_Task statement:_ When the line containing "[228,484,695,497] [65,505,576,518] [66,526,183,539]" is found in the data below, copy it and each line after it through the line containing "(729, 383) none", exactly and with no others.

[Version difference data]

□ □ □ □ □

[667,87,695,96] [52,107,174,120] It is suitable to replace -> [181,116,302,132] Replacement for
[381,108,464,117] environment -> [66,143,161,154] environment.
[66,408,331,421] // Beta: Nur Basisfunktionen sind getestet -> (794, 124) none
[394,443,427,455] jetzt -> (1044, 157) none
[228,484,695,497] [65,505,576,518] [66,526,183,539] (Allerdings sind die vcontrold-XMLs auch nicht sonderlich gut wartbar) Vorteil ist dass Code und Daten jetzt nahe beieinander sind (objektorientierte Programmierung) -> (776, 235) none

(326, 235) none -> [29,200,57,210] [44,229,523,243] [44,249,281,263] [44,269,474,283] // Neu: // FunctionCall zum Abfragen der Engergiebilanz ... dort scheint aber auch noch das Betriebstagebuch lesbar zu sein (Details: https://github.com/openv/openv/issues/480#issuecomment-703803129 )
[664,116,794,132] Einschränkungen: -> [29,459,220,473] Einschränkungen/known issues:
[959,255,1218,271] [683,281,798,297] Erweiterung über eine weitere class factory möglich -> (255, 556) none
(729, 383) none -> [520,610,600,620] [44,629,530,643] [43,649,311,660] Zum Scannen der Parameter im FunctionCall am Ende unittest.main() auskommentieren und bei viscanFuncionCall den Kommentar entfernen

□ □ □ □ □

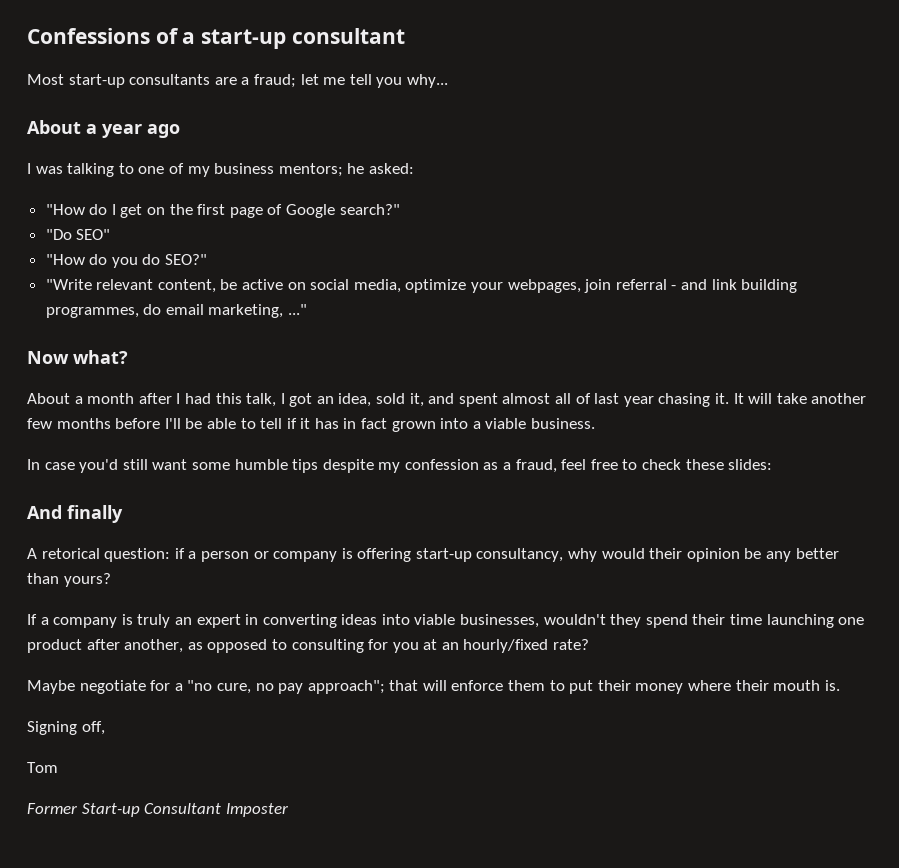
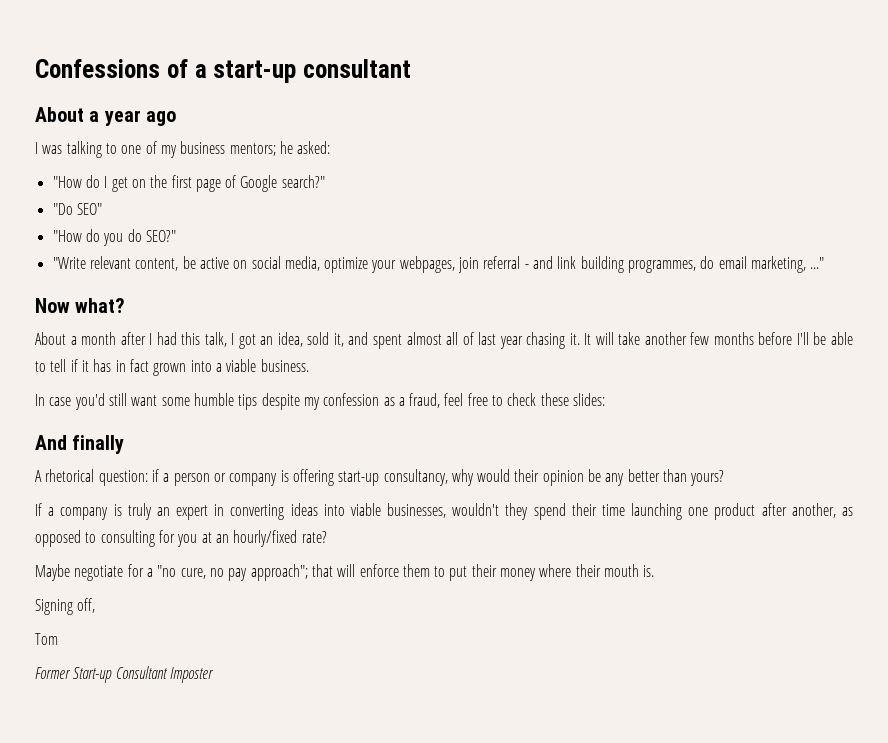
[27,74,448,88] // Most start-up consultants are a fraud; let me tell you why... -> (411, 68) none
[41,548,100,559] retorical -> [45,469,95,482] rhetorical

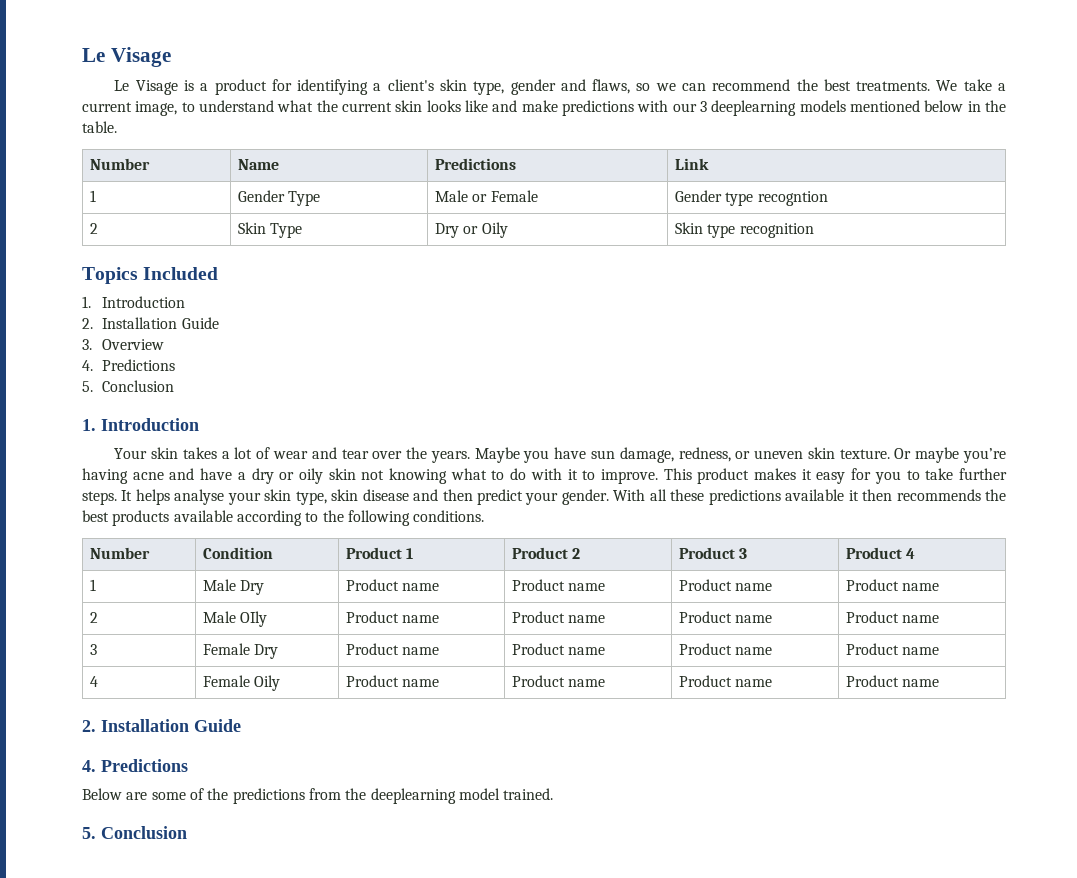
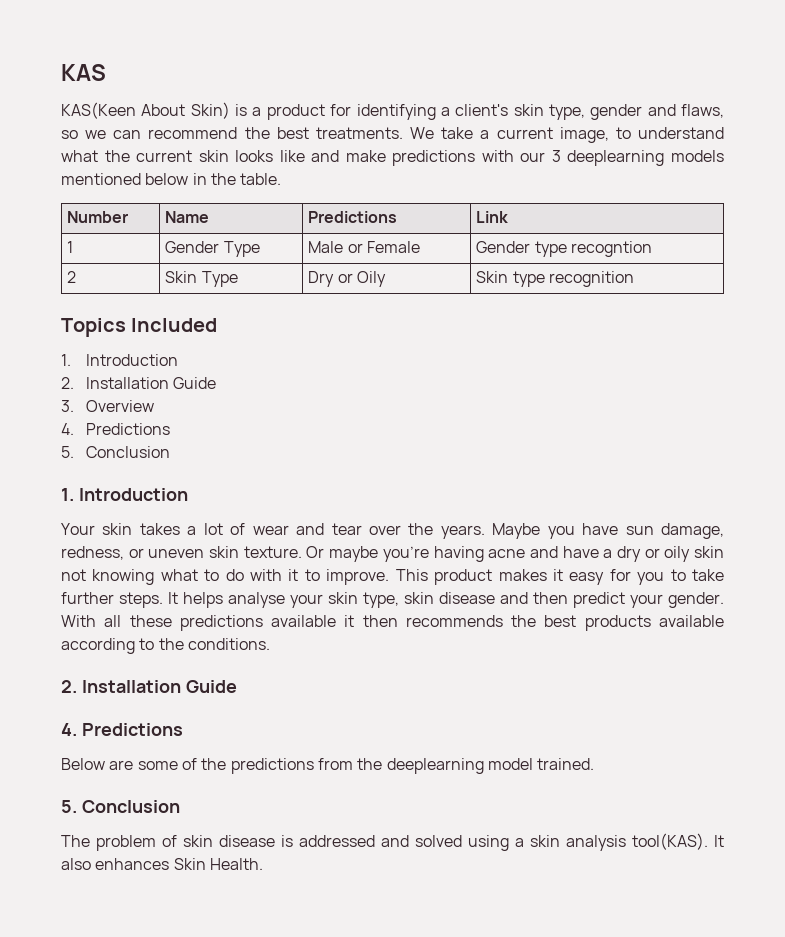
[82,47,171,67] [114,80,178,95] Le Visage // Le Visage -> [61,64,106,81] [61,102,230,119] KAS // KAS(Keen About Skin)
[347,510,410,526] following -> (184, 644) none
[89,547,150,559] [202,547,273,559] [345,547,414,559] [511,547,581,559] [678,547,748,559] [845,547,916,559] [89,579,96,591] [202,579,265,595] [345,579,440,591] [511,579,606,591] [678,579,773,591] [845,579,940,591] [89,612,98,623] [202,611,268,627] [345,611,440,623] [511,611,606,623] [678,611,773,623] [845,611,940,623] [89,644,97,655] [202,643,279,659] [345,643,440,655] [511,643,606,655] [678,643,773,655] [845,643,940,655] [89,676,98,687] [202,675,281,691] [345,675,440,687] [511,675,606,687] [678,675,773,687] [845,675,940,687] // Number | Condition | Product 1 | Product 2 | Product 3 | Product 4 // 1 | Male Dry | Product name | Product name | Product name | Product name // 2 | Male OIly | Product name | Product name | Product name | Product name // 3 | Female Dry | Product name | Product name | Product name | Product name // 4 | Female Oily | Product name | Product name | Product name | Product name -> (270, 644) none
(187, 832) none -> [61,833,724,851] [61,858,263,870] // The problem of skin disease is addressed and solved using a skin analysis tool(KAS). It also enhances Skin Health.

□ □ □ □ □

_Exercise result:_
[228,484,695,497] [65,505,576,518] [66,526,183,539] (Allerdings sind die vcontrold-XMLs auch nicht sonderlich gut wartbar) Vorteil ist dass Code und Daten jetzt nahe beieinander sind (objektorientierte Programmierung) -> (776, 235) none

(326, 235) none -> [29,200,57,210] [44,229,523,243] [44,249,281,263] [44,269,474,283] // Neu: // FunctionCall zum Abfragen der Engergiebilanz ... dort scheint aber auch noch das Betriebstagebuch lesbar zu sein (Details: https://github.com/openv/openv/issues/480#issuecomment-703803129 )
[664,116,794,132] Einschränkungen: -> [29,459,220,473] Einschränkungen/known issues:
[959,255,1218,271] [683,281,798,297] Erweiterung über eine weitere class factory möglich -> (255, 556) none
(729, 383) none -> [520,610,600,620] [44,629,530,643] [43,649,311,660] Zum Scannen der Parameter im FunctionCall am Ende unittest.main() auskommentieren und bei viscanFuncionCall den Kommentar entfernen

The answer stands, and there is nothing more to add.